[PROBLEM TO SOLVE] Only an exact repetition of all the entries will be accepted.

= Beginning of Section =

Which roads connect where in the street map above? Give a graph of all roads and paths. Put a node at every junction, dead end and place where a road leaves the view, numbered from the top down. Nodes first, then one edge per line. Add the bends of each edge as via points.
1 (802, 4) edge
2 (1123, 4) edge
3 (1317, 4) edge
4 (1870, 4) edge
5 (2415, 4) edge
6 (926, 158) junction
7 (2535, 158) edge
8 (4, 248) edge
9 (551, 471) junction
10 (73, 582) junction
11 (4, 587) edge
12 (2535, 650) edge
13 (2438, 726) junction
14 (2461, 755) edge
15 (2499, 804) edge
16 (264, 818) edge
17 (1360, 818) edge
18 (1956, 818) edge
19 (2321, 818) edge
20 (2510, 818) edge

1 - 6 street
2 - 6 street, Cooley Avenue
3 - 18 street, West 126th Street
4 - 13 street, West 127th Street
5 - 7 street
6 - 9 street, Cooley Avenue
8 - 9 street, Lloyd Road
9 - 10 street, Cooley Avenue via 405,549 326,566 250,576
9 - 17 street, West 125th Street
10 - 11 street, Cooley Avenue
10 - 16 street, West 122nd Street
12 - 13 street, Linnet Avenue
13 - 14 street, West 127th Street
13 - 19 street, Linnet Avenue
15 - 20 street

= End of Section =

[EXERCISE RESPONSE]
Which roads connect where in the street map above? Give a graph of all roads and paths. Put a node at every junction, dead end and place where a road leaves the view, numbered from the top down. Nodes first, then one edge per line. Add the bends of each edge as via points.
1 (802, 4) edge
2 (1123, 4) edge
3 (1317, 4) edge
4 (1870, 4) edge
5 (2415, 4) edge
6 (926, 158) junction
7 (2535, 158) edge
8 (4, 248) edge
9 (551, 471) junction
10 (73, 582) junction
11 (4, 587) edge
12 (2535, 650) edge
13 (2438, 726) junction
14 (2461, 755) edge
15 (2499, 804) edge
16 (264, 818) edge
17 (1360, 818) edge
18 (1956, 818) edge
19 (2321, 818) edge
20 (2510, 818) edge

1 - 6 street
2 - 6 street, Cooley Avenue
3 - 18 street, West 126th Street
4 - 13 street, West 127th Street
5 - 7 street
6 - 9 street, Cooley Avenue
8 - 9 street, Lloyd Road
9 - 10 street, Cooley Avenue via 405,549 326,566 250,576
9 - 17 street, West 125th Street
10 - 11 street, Cooley Avenue
10 - 16 street, West 122nd Street
12 - 13 street, Linnet Avenue
13 - 14 street, West 127th Street
13 - 19 street, Linnet Avenue
15 - 20 street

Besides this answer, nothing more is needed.